Pois assim, tem cada coisa que acontece em nossas vidas que chegam a dar frio na espinhela. Os ritos de passagem, a ordem do tempo e o jeito que se apresenta é regra na vivência de humanos e não humanos. Bichos por exemplo. Passarinho nasce numa dependência danada de pai e mãe. Tem que comer. Abre imenso bico para chamar atenção e ganhar mais grilos, minhocas ou o que vier de longe, trazido no papo de seus guardiões. Passa tempo na preguiça. Empluma, muda pio. Chega hora, mesmo a contragosto, empurrado, tocado do ninho é. Primeiro voo solo despenca. Mas apruma, toma gosto e não para mais. Primeira passagem.
Depois, aulas de canto. Do desafinado piar a gorjeios insossos, desafinado num trocar de voz.
Torna-se tenor, barítono ou outro especialista. Segunda passagem. Aprende a namorar, conquista a parceira e leva a vida bem vivida, se não houver interferência de mão de gente a prendê-lo em gaiola, pedra de estilingue ou queimada assassina a lhe impor fim. Peguei passarinho, mas reparo em qualquer criatura. Taruíras, minhas preferidas, gatos, cães, morcegos e até escorpiões e borboletas. Todos têm ritmo, harmonia de vivência.
Poderia ser diferente com as gentes? Toca falar de rituais diferentes que nos são apresentados, bons e ruins, pouco naturais, mas presentes.
O estúpido aprender a fumar foi um deles, mas naquele tempo era assim, todos fumavam. O motivo? Fazer parte de um grupo, fingir de pavão para as moças e tantas outras bobagens importantes nas cabeças desmioladas de pré-adolescentes. Fazia-se a rodinha e os mais velhos acendiam o pito. Os iniciados tinham que botar a fumaça pra dentro, segurar e ainda falar o nome de cada um ali presente sem soltar um tiquinho que fosse da baforada. Isto feito soltava tudo de uma vez.
O mundo girava ao seu redor. Uma vontade de passar mal segurada para não fazer feio. Alguns caíam de bunda no chão e tossiam os bofes. Pronto, passou. Agora era treinar e fumar até dar picumã nas narinas. Felizmente todos de nosso grupo pararam logo e hoje fumar encanta cada vez menos gente. Fumar significa hoje uma grande caretice catinguda. Uma passagem.
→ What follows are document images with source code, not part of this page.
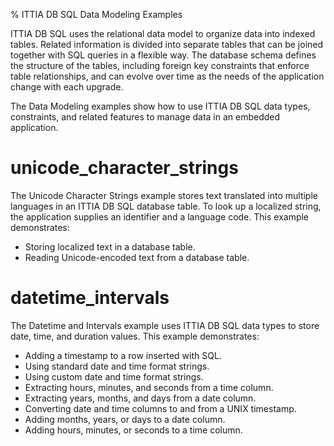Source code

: % ITTIA DB SQL Data Modeling Examples

ITTIA DB SQL uses the relational data model to organize data into indexed tables. Related information is divided into separate tables that can be joined together with SQL queries in a flexible way. The database schema defines the structure of the tables, including foreign key constraints that enforce table relationships, and can evolve over time as the needs of the application change with each upgrade.

The Data Modeling examples show how to use ITTIA DB SQL data types, constraints, and related features to manage data in an embedded application.

# unicode_character_strings

The Unicode Character Strings example stores text translated into multiple languages in an ITTIA DB SQL database table. To look up a localized string, the application supplies an identifier and a language code. This example demonstrates:

 - Storing localized text in a database table.
 - Reading Unicode-encoded text from a database table.

# datetime_intervals

The Datetime and Intervals example uses ITTIA DB SQL data types to store date, time, and duration values. This example demonstrates:

 - Adding a timestamp to a row inserted with SQL.
 - Using standard date and time format strings.
 - Using custom date and time format strings.
 - Extracting hours, minutes, and seconds from a time column.
 - Extracting years, months, and days from a date column.
 - Converting date and time columns to and from a UNIX timestamp.
 - Adding months, years, or days to a date column.
 - Adding hours, minutes, or seconds to a time column.
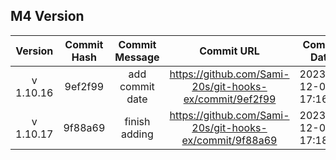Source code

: ## M4 Version

|  Version  | Commit Hash | Commit Message  |                       Commit URL                        | Commit Date         |
| :-------: | :---------: | :-------------: | :-----------------------------------------------------: | ------------------- |
| v 1.10.16 |   9ef2f99   | add commit date | https://github.com/Sami-20s/git-hooks-ex/commit/9ef2f99 | 2023-12-05 17:16:42 |
| v 1.10.17 | 9f88a69 | finish adding | https://github.com/Sami-20s/git-hooks-ex/commit/9f88a69 | 2023-12-05 17:18:04 |
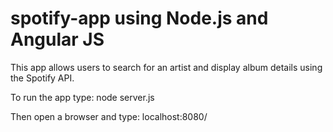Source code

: # spotify-app using Node.js and Angular JS

This app allows users to search for an artist and display album details using the Spotify API.

To run the app type: node server.js

Then open a browser and type: localhost:8080/
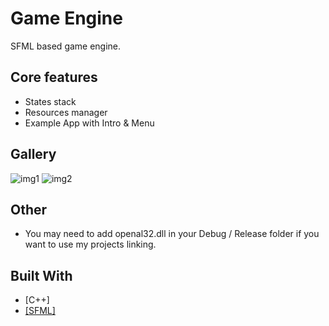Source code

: # Game Engine

SFML based game engine.

## Core features
* States stack
* Resources manager
* Example App with Intro & Menu

## Gallery
![img1](https://user-images.githubusercontent.com/28685768/40623437-60fa5fa6-62a7-11e8-9f80-3daee679931a.png)
![img2](https://user-images.githubusercontent.com/28685768/40623432-58de4e5e-62a7-11e8-823d-312047c26887.png)

## Other
* You may need to add openal32.dll in your Debug / Release folder if you want to use my projects linking.

## Built With

* [C++]
* [[SFML]](https://www.sfml-dev.org/)
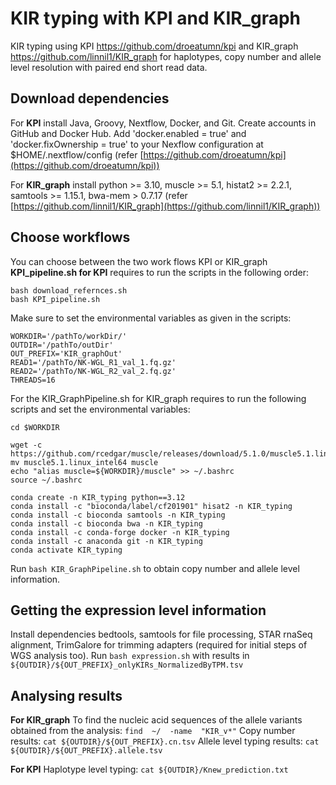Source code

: # KIR typing with KPI and KIR_graph
KIR typing using  KPI https://github.com/droeatumn/kpi and KIR_graph https://github.com/linnil1/KIR_graph for haplotypes, copy number and allele level resolution with paired end short read data.



## Download dependencies 

For **KPI** install Java, Groovy, Nextflow, Docker, and Git. Create accounts in GitHub and Docker Hub. Add 'docker.enabled = true' and 'docker.fixOwnership = true' to your Nexflow configuration at $HOME/.nextflow/config (refer [https://github.com/droeatumn/kpi](https://github.com/droeatumn/kpi))

For **KIR_graph** install python >= 3.10, muscle >= 5.1, histat2 >= 2.2.1, samtools >= 1.15.1, bwa-mem > 0.7.17 (refer [https://github.com/linnil1/KIR_graph](https://github.com/linnil1/KIR_graph))


## Choose workflows

You can choose between the two work flows KPI or KIR_graph
**KPI_pipeline.sh  for KPI** requires to run the scripts in the following order:

 

    bash download_refernces.sh 
    bash KPI_pipeline.sh 

Make sure to set the environmental variables as given in the scripts: 
 

    WORKDIR='/pathTo/workDir/'
    OUTDIR='/pathTo/outDir' 
    OUT_PREFIX='KIR_graphOut'
    READ1='/pathTo/NK-WGL_R1_val_1.fq.gz'
    READ2='/pathTo/NK-WGL_R2_val_2.fq.gz'
    THREADS=16

For the KIR_GraphPipeline.sh for KIR_graph requires to run the following scripts and set the environmental variables:

    cd $WORKDIR

    wget -c https://github.com/rcedgar/muscle/releases/download/5.1.0/muscle5.1.linux_intel64
    mv muscle5.1.linux_intel64 muscle
    echo "alias muscle=${WORKDIR}/muscle" >> ~/.bashrc
    source ~/.bashrc
    
    conda create -n KIR_typing python==3.12
    conda install -c "bioconda/label/cf201901" hisat2 -n KIR_typing
    conda install -c bioconda samtools -n KIR_typing
    conda install -c bioconda bwa -n KIR_typing
    conda install -c conda-forge docker -n KIR_typing
    conda install -c anaconda git -n KIR_typing
    conda activate KIR_typing
   
Run `bash KIR_GraphPipeline.sh` to obtain copy number and allele level information.
   


## Getting the expression level information 

Install dependencies bedtools, samtools for file processing, STAR rnaSeq alignment, TrimGalore for trimming adapters (required for initial steps of WGS analysis too). 
Run `bash expression.sh` with results in `${OUTDIR}/${OUT_PREFIX}_onlyKIRs_NormalizedByTPM.tsv`


## Analysing results 
**For KIR_graph**
To find the nucleic acid sequences of the allele variants  obtained from the analysis:   `find  ~/  -name  "KIR_v*"` 
Copy number results: `cat ${OUTDIR}/${OUT_PREFIX}.cn.tsv`
Allele level typing results:  `cat ${OUTDIR}/${OUT_PREFIX}.allele.tsv`

**For KPI**
Haplotype level typing: `cat ${OUTDIR}/Knew_prediction.txt`
    
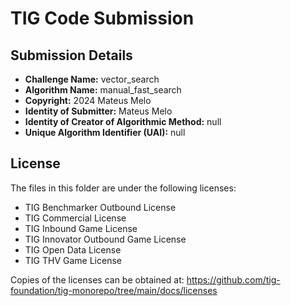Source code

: # TIG Code Submission

## Submission Details

* **Challenge Name:** vector_search
* **Algorithm Name:** manual_fast_search
* **Copyright:** 2024 Mateus Melo
* **Identity of Submitter:** Mateus Melo
* **Identity of Creator of Algorithmic Method:** null
* **Unique Algorithm Identifier (UAI):** null

## License

The files in this folder are under the following licenses:
* TIG Benchmarker Outbound License
* TIG Commercial License
* TIG Inbound Game License
* TIG Innovator Outbound Game License
* TIG Open Data License
* TIG THV Game License

Copies of the licenses can be obtained at:
https://github.com/tig-foundation/tig-monorepo/tree/main/docs/licenses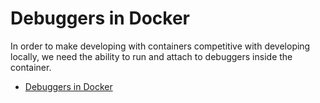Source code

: # Debuggers in Docker

In order to make developing with containers competitive with developing locally, we need the ability to run and attach to debuggers inside the container.

- [Debuggers in Docker](https://courses.devopsdirective.com/docker-beginner-to-pro/lessons/11-development-workflow/02-debug-and-test)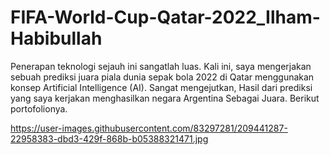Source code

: # FIFA-World-Cup-Qatar-2022_Ilham-Habibullah
Penerapan teknologi sejauh ini sangatlah luas. Kali ini, saya mengerjakan sebuah prediksi juara piala dunia sepak bola 2022 di Qatar menggunakan konsep Artificial Intelligence (AI). Sangat mengejutkan, Hasil dari prediksi yang saya kerjakan menghasilkan negara Argentina Sebagai Juara. Berikut portofolionya.

https://user-images.githubusercontent.com/83297281/209441287-22958383-dbd3-429f-868b-b05388321471.jpg
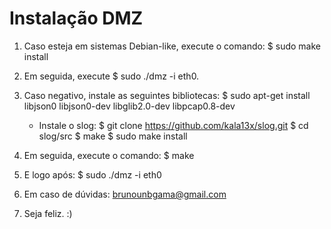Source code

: # Instalação DMZ

1. Caso esteja em sistemas Debian-like, execute o comando:
	$ sudo make install

2. Em seguida, execute 
	$ sudo ./dmz -i eth0.

2. Caso negativo, instale as seguintes bibliotecas:
	$ sudo apt-get install libjson0 libjson0-dev libglib2.0-dev libpcap0.8-dev

	* Instale o slog: 
		$ git clone https://github.com/kala13x/slog.git
	        $ cd slog/src
	        $ make
	        $ sudo make install

3. Em seguida, execute o comando:
	$ make

4. E logo após:
	$ sudo ./dmz -i eth0

5. Em caso de dúvidas: brunounbgama@gmail.com 

6. Seja feliz. :)



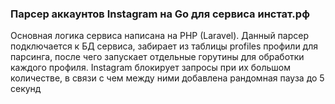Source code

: ### Парсер аккаунтов Instagram на  Go для сервиса инстат.рф

Основная логика сервиса написана на PHP (Laravel). Данный парсер подключается к БД сервиса, забирает из таблицы profiles
 профили для парсинга, после чего запускает отдельные горутины для обработки каждого профиля. Instagram блокирует запросы
 при их большом количестве, в связи с чем между ними добавлена рандомная пауза до 5 секунд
Qual adolescente que não sonhou com os 18 anos para poder tirar habilitação? Carro tinha não, mas habilitação era um troféu a exibir. E entrar num bar e pedir uma cerveja? Tem dezoito? Perguntaria o garçom. Com ares de grande ator apresentava a identidade fingindo enfado. Assistir filme proibido para menores, conquista! Outra travessia.
Mil outras para mostrar, pois a vida é regrada por muitas. Porém, uma em especial me marcou. Um belo dia entrei na casa dos sessenta. Recente, mas aqui estou. Nada de lugar comum, do tipo “Sex-agenário” em demonstração clara de tentar gritar ao mundo “oh, eu dô conta viu!?”. Nada disso.
Ao colocar o pé em minha terceira juventude, corri para conseguir o cartão de estacionamento para idoso. Senti-me aquele menino da porta do cinema, pronto para assistir “Último tango em Paris”.
Orgulho de cabelos grisalhos e da vaga ali me esperando. Tudo ia muito bem, até que um belo dia um amigo me perguntou:
— Cara, você vem aqui todo dia, certo?
Acenei um sim desconfiado.
— Você vem fazer o quê mesmo?
Correr 5, 10, 15 Km, às vezes, dependendo da disposição.
— Então, me explica o motivo de ocupar vaga de idoso?
— Uai, é direito adquirido, tenho sessenta!
— Direito é, mas é justo? Você vem aqui correr 10 km e quer parar aqui? Deixa para idoso que mais precisa, aquele que tem dificuldade de se locomover. O que são mais 100, 200 metros para quem vai detonar duas, três ou mais léguas?
Pois olhe, não parei mais em tais vagas. Acima do direito adquirido, a consciência não permitia. Fico triste quando vejo um mundo de gente nova usando irregularmente vagas reservadas para idosos e/ou deficientes físicos na cara dura. Nada como um olhar de fora para te mostrar caminhos.
Uso mais não. Ali não. Obrigado amigo Otolini. Graças a sua sensata observação subi mais um degrau na escada do viver. Outro ritual interno. Bela passagem.